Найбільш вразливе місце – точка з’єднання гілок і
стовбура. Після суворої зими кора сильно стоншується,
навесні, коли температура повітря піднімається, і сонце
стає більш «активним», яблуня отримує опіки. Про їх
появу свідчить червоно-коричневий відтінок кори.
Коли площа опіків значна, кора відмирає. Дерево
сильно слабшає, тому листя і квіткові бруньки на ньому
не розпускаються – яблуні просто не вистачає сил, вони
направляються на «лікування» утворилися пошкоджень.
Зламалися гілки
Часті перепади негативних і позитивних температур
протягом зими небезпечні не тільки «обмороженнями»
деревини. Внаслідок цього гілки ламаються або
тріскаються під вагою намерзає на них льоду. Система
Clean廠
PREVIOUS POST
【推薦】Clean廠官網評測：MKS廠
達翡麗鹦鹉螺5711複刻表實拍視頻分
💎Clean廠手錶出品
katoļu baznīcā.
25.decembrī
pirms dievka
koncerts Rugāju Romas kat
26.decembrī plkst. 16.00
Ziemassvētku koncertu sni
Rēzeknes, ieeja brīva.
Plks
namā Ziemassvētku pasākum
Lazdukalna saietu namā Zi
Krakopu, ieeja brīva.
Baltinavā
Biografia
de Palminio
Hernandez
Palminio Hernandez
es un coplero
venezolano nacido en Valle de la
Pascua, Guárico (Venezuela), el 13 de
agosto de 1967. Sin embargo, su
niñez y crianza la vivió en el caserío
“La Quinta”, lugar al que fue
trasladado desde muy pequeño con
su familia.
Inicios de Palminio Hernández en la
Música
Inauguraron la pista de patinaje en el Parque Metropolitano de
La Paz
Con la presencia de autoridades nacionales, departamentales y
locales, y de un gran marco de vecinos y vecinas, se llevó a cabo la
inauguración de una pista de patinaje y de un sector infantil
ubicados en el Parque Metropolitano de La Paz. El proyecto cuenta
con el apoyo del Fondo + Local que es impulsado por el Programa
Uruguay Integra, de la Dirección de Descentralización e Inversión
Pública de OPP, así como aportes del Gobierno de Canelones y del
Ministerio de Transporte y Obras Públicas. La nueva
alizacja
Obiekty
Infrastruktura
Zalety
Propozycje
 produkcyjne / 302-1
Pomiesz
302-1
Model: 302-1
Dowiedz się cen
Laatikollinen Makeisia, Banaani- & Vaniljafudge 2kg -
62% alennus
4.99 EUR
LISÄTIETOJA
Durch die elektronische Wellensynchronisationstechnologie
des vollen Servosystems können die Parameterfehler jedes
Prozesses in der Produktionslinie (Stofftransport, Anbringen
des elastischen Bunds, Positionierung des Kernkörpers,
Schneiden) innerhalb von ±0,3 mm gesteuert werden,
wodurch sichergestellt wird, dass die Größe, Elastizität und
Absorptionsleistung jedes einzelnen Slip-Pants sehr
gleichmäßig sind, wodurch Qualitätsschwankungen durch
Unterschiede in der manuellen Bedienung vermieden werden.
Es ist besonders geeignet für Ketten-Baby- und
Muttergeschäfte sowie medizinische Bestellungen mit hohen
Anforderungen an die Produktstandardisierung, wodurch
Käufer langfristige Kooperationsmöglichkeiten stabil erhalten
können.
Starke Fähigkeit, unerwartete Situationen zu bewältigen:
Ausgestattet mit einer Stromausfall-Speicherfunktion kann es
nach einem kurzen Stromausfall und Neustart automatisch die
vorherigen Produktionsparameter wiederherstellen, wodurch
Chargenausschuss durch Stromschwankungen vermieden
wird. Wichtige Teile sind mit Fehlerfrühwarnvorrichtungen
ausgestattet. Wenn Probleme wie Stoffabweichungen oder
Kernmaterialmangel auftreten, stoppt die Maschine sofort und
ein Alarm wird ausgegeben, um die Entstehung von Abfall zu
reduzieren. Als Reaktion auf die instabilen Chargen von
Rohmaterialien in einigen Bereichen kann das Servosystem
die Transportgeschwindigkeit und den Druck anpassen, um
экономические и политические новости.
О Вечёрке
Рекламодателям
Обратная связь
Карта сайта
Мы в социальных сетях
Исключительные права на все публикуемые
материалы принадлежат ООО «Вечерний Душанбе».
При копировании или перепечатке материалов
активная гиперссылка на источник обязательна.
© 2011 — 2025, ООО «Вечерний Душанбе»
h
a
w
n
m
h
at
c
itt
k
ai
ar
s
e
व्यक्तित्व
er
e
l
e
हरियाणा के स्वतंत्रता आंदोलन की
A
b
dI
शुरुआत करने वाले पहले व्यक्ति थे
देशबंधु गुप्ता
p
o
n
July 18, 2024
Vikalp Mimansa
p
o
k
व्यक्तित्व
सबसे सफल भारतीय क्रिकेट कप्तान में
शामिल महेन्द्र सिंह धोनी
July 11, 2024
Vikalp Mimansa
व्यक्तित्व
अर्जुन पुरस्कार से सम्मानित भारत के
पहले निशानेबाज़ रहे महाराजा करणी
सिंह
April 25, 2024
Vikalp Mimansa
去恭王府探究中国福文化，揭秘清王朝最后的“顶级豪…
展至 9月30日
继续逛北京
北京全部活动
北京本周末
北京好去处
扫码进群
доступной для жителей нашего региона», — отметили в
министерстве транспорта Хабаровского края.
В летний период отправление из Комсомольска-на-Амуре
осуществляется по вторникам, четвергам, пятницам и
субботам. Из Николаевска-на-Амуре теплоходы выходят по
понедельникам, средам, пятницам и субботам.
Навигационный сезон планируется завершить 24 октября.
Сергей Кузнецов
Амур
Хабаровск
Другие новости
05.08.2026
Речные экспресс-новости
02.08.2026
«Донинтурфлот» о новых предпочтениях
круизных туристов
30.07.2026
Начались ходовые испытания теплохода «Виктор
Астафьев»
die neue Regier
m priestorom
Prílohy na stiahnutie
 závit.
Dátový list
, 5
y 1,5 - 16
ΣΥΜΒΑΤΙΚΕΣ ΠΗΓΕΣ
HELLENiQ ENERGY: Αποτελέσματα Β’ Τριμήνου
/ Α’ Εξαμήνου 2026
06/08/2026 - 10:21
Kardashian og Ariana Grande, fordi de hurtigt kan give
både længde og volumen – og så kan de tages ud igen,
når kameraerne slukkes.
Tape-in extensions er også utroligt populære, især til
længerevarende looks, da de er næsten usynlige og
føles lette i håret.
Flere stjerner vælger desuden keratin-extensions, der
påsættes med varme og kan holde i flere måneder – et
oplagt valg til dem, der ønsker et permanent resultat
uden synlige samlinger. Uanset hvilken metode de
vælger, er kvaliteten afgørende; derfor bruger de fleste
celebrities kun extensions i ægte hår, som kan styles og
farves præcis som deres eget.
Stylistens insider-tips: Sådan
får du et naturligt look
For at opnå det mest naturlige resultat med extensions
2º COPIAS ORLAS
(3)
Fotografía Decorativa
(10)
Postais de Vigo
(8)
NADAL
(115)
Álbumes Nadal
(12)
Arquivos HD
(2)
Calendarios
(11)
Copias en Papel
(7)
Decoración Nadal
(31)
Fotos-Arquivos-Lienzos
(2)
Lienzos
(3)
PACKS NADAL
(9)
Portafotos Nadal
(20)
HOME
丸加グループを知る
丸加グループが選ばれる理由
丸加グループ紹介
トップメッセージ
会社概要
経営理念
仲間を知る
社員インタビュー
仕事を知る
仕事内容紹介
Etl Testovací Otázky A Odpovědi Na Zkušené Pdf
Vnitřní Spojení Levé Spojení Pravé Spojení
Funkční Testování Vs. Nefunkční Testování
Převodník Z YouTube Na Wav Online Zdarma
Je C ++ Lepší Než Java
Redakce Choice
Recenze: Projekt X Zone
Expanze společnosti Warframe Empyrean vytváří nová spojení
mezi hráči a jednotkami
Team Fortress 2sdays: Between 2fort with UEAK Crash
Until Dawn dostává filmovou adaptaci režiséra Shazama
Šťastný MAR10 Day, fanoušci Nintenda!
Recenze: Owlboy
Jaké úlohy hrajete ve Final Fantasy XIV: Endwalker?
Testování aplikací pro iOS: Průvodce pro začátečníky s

__Task directions__
A single number, please: the count of lines above that contain the string "sind".

__Expected answer__
2